信房に指摘されるまでもなく、段蔵を使うことの危うさは信玄自身の熟知する処だった。
だが、優れた人材を配下に多く集め、それらを自在に使いこなしたいと考えるのは、いわば権力者の性であり、組織をより強固なものにするには必要な事でもあった。
さらに信玄は、段蔵を使いこなすことに別の価値も見出だしていた。
それは、段蔵の経歴に大きく起因する。
段蔵は以前に雇われていた大名家においても、優秀な忍者としてその力を発揮していた。
だが、その家の当主は信房と同じ見解をもち、段蔵を飼い馴らすのは不可能であると判断して、暗殺を計画していた。
それをいち早く察知した段蔵は、敵対していた武田家に身を寄せ、今に至っていた。
そして、彼が以前に仕えていた大名こそが外でもない、宿敵上杉政虎であった。
信玄にしてみれば、政虎が扱いきれなかった段蔵を使いこなすことで、己の優位性を喧伝したかったのだろう。

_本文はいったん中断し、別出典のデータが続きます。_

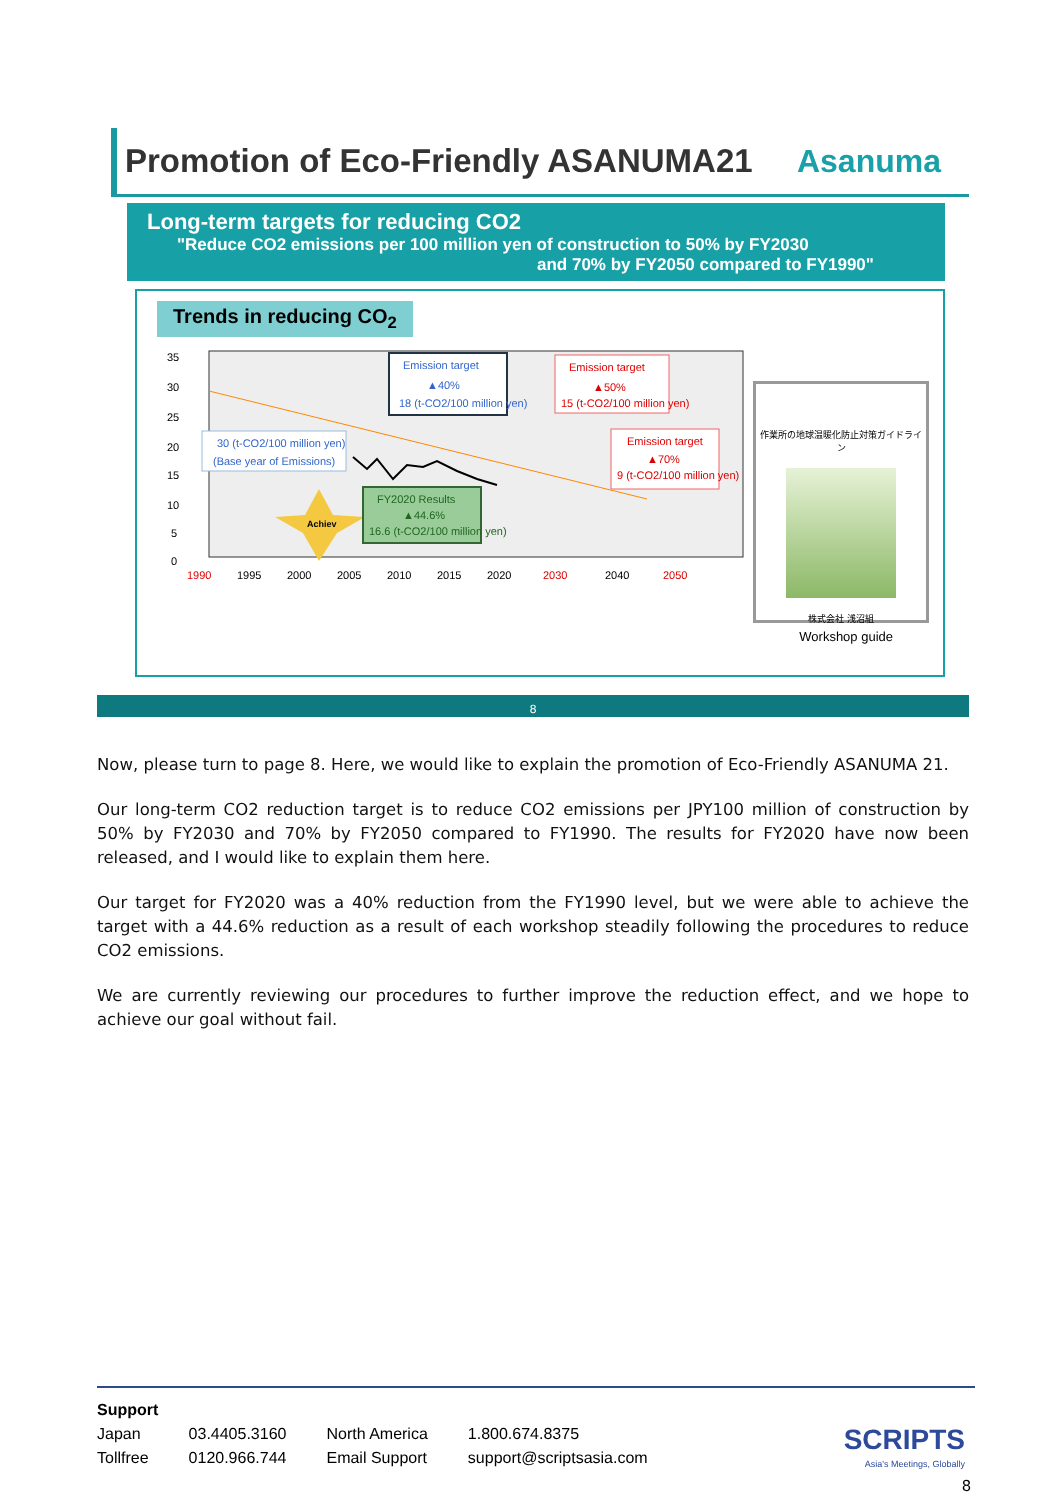Promotion of Eco-Friendly ASANUMA21 Asanuma
Long-term targets for reducing CO2
"Reduce CO2 emissions per 100 million yen of construction to 50% by FY2030
and 70% by FY2050 compared to FY1990"
Trends in reducing CO<sub>2</sub>
35
30
25
20
15
10
5
0
1990
1995
2000
2005
2010
2015
2020
2030
2040
2050
Emission target
▲40%
18 (t-CO2/100 million yen)
Emission target
▲50%
15 (t-CO2/100 million yen)
Emission target
▲70%
9 (t-CO2/100 million yen)
30 (t-CO2/100 million yen)
(Base year of Emissions)
Achiev
FY2020 Results
▲44.6%
16.6 (t-CO2/100 million yen)
作業所の地球温暖化防止対策ガイドライン
株式会社 浅沼組
Workshop guide
8
Now, please turn to page 8. Here, we would like to explain the promotion of Eco-Friendly ASANUMA 21.
Our long-term CO2 reduction target is to reduce CO2 emissions per JPY100 million of construction by 50% by FY2030 and 70% by FY2050 compared to FY1990. The results for FY2020 have now been released, and I would like to explain them here.
Our target for FY2020 was a 40% reduction from the FY1990 level, but we were able to achieve the target with a 44.6% reduction as a result of each workshop steadily following the procedures to reduce CO2 emissions.
We are currently reviewing our procedures to further improve the reduction effect, and we hope to achieve our goal without fail.
Support
| Japan | 03.4405.3160 | North America | 1.800.674.8375 |
| Tollfree | 0120.966.744 | Email Support | support@scriptsasia.com |
SCRIPTS
Asia's Meetings, Globally
8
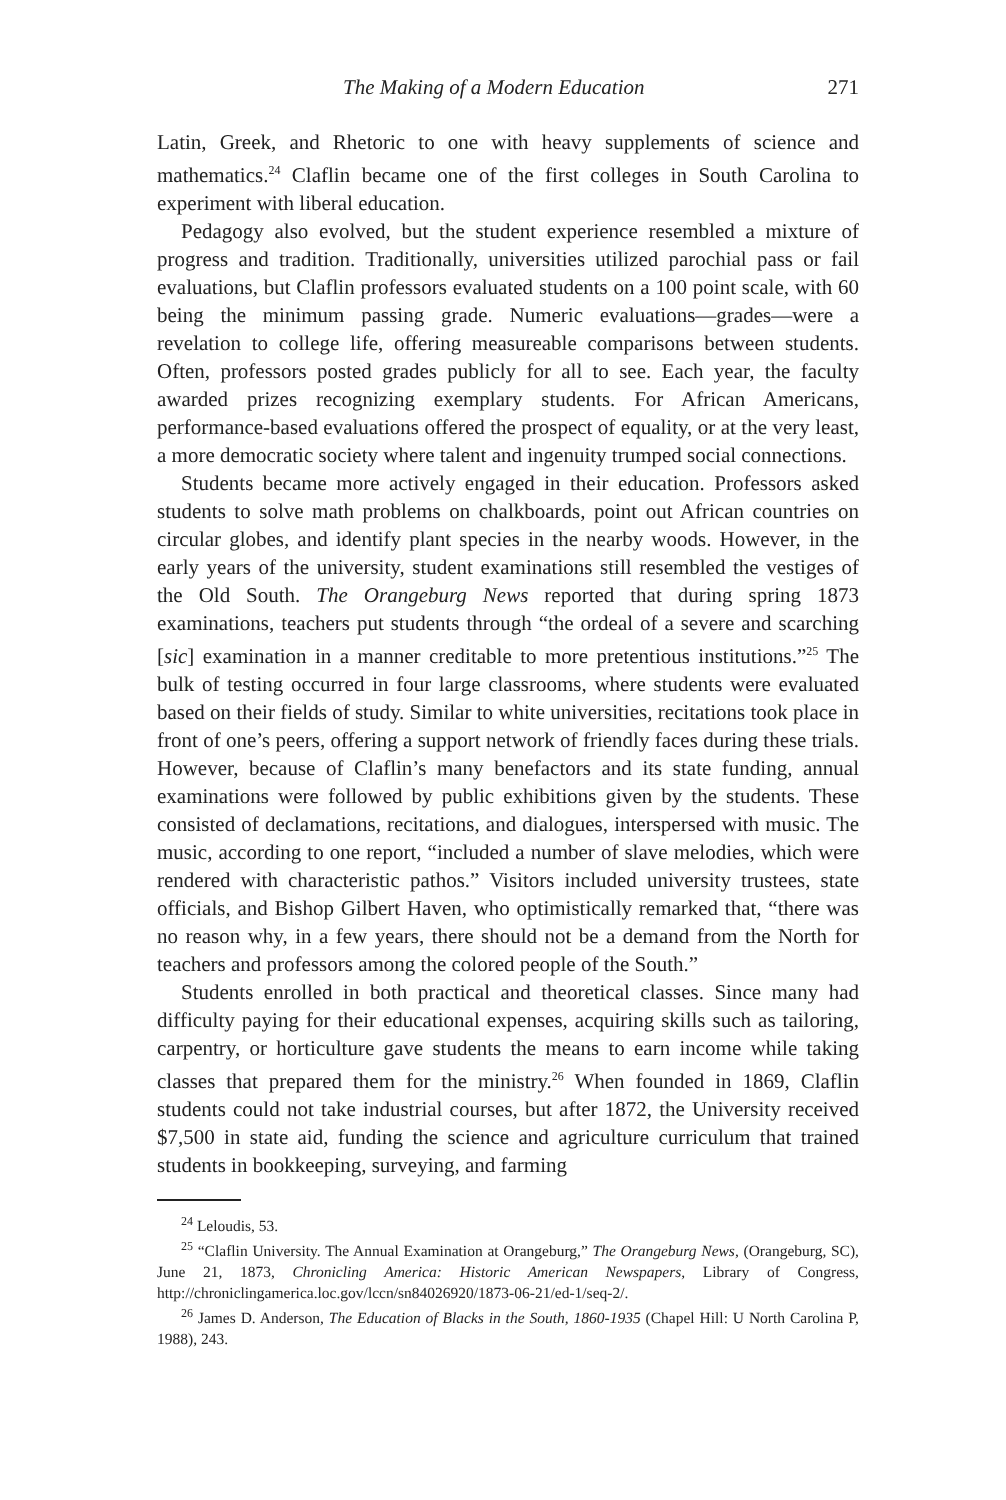The Making of a Modern Education 271
Latin, Greek, and Rhetoric to one with heavy supplements of science and mathematics.<sup>24</sup> Claflin became one of the first colleges in South Carolina to experiment with liberal education.
Pedagogy also evolved, but the student experience resembled a mixture of progress and tradition. Traditionally, universities utilized parochial pass or fail evaluations, but Claflin professors evaluated students on a 100 point scale, with 60 being the minimum passing grade. Numeric evaluations—grades—were a revelation to college life, offering measureable comparisons between students. Often, professors posted grades publicly for all to see. Each year, the faculty awarded prizes recognizing exemplary students. For African Americans, performance-based evaluations offered the prospect of equality, or at the very least, a more democratic society where talent and ingenuity trumped social connections.
Students became more actively engaged in their education. Professors asked students to solve math problems on chalkboards, point out African countries on circular globes, and identify plant species in the nearby woods. However, in the early years of the university, student examinations still resembled the vestiges of the Old South. The Orangeburg News reported that during spring 1873 examinations, teachers put students through “the ordeal of a severe and scarching [sic] examination in a manner creditable to more pretentious institutions.”<sup>25</sup> The bulk of testing occurred in four large classrooms, where students were evaluated based on their fields of study. Similar to white universities, recitations took place in front of one’s peers, offering a support network of friendly faces during these trials. However, because of Claflin’s many benefactors and its state funding, annual examinations were followed by public exhibitions given by the students. These consisted of declamations, recitations, and dialogues, interspersed with music. The music, according to one report, “included a number of slave melodies, which were rendered with characteristic pathos.” Visitors included university trustees, state officials, and Bishop Gilbert Haven, who optimistically remarked that, “there was no reason why, in a few years, there should not be a demand from the North for teachers and professors among the colored people of the South.”
Students enrolled in both practical and theoretical classes. Since many had difficulty paying for their educational expenses, acquiring skills such as tailoring, carpentry, or horticulture gave students the means to earn income while taking classes that prepared them for the ministry.<sup>26</sup> When founded in 1869, Claflin students could not take industrial courses, but after 1872, the University received $7,500 in state aid, funding the science and agriculture curriculum that trained students in bookkeeping, surveying, and farming
<sup>24</sup> Leloudis, 53.
<sup>25</sup> “Claflin University. The Annual Examination at Orangeburg,” The Orangeburg News, (Orangeburg, SC), June 21, 1873, Chronicling America: Historic American Newspapers, Library of Congress, http://chroniclingamerica.loc.gov/lccn/sn84026920/1873-06-21/ed-1/seq-2/.
<sup>26</sup> James D. Anderson, The Education of Blacks in the South, 1860-1935 (Chapel Hill: U North Carolina P, 1988), 243.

「近日中に段蔵から報告がはいるであろう。今後の方針を決めるのは、その後でも遅くはあるまい。
それまでは全軍に休息を命じる」
そういって信房に退室を促した信玄。
激戦を終え、当面の戦後処理がようやく片付いた信玄は、信房を初めとする家臣達を休ませてやりたかったし、彼自身も休息を欲していた。
だが信玄は、その翌日には動くことになる。
半次郎が甲斐の国に向かったとの一報が、段蔵によってもたらされたからだ。